Stack Frames
This covers: the allocation of memory for variables and other things in a running
program. You should be more-or-less familiar with the material in the
variables section before reading this.
When a program is running, the computer's memory is usually divided up into a few completely
distinct areas. The exact details vary from one implementation to another, but usually
the very lowest addresses (zero to a couple of hundred) are reserved for operating system things,
the next portion is occupied by the code of the program, the next portion for global variables
(actually, for anything with global extent; this includes local statics), the next portion
is set aside for dynamic memory allocation (used by malloc or new), then a very large
area of memory is left unused, and finally at the highest addresses of all, the local variables
are kept.
You can see evidence of this arrangement by running a program
that simply pints the addresses of a number of different kinds of variables. For instance, this
program:
#include <stdio.h>
void f(void)
{ int x,y;
static int w;
printf("statics in f: &w=%10u\n", &w);
printf("locals in f: &x=%10u\n", &x);
printf(" &y=%10u\n", &y); }
int a,b;
void main(void)

#### Entries provided:

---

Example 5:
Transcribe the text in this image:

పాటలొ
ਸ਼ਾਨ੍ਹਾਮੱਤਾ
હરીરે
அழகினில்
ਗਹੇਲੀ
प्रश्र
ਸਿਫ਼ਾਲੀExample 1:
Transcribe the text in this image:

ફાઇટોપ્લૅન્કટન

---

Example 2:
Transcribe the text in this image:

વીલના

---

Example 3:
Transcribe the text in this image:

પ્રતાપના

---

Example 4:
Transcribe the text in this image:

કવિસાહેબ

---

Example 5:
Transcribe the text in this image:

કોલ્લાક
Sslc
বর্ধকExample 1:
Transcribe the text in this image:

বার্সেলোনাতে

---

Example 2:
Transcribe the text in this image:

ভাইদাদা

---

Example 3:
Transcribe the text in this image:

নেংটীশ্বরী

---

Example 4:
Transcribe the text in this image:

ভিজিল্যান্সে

---

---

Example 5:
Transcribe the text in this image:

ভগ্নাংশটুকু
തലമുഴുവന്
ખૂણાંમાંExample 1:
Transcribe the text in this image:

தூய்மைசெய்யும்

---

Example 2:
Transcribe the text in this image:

---

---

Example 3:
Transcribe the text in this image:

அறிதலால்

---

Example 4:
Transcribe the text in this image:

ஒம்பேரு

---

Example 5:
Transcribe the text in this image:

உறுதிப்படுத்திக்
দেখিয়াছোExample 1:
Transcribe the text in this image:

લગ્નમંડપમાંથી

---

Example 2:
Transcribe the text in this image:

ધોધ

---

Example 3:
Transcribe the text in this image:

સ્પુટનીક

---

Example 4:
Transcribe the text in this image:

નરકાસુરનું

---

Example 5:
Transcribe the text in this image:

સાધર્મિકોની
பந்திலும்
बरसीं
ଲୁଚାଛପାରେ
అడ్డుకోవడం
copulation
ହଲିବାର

#### Prompt:
Continue the passage on stack frames from its last line, picking up the program it was showing.

#### Expected answer:
{ int m,n;
static o;
printf("functions: &main=%10u\n", &main);
printf(" &f=%10u\n", &f);
printf("globals: &a=%10u\n", &a);
printf(" &b=%10u\n", &b);
printf("dynamic: malloc()=%10u\n", malloc(100));
printf(" malloc()=%10u\n", malloc(100));
printf("static in main: &o=%10u\n", &o);
f();
printf("locals in main: &m=%10u\n", &m);
printf(" &n=%10u\n", &n); }
When compiled by the default C compiler under freeBSD produces these results:
functions: &main= 5788
&f= 5500
globals: &a= 8416
&b= 8412
dynamic: malloc()= 94208
malloc()= 94336
static in main: &o= 8388
statics in f: &w= 8384
locals in f: &x=4022328508
&y=4022328504
locals in main: &m=4022328524
&n=4022328520
(note that the addresses are printed with the format %10u because some
of them are very high. On a computer with a 32 bit processor, the addresses of the first few
local variables will be very close to 232. On such a computer, any number between
231 and 232 appears to be negative unless forced into an unsigned
interpretation).
All but two of these regions of memory have
a fixed size while the program is running (programs do not grow, nor do they sprout new
global variables). However, as new malloc()s or news are executed, the
space needed for dynamic allocation grows. As new functions are called, bringing their
local variables into existence, the space required for locals also grows. That is the resaon
for the large gap left between those two memory areas. The local area can grow downwards into
lower addresses, and the dynamic area can grow upwards into higher addresses without ever
interfering with each other until the whole of the computer's memory is used up.
As the number and size of global and static variables
is fixed, the compiler and linker can allocate storage space for them before the program begins to
run. Those variables have Static Extent meaning that they "exist" (i.e. keep their
mnemory locations) throughout the entire run of a program, even when they are out of scope.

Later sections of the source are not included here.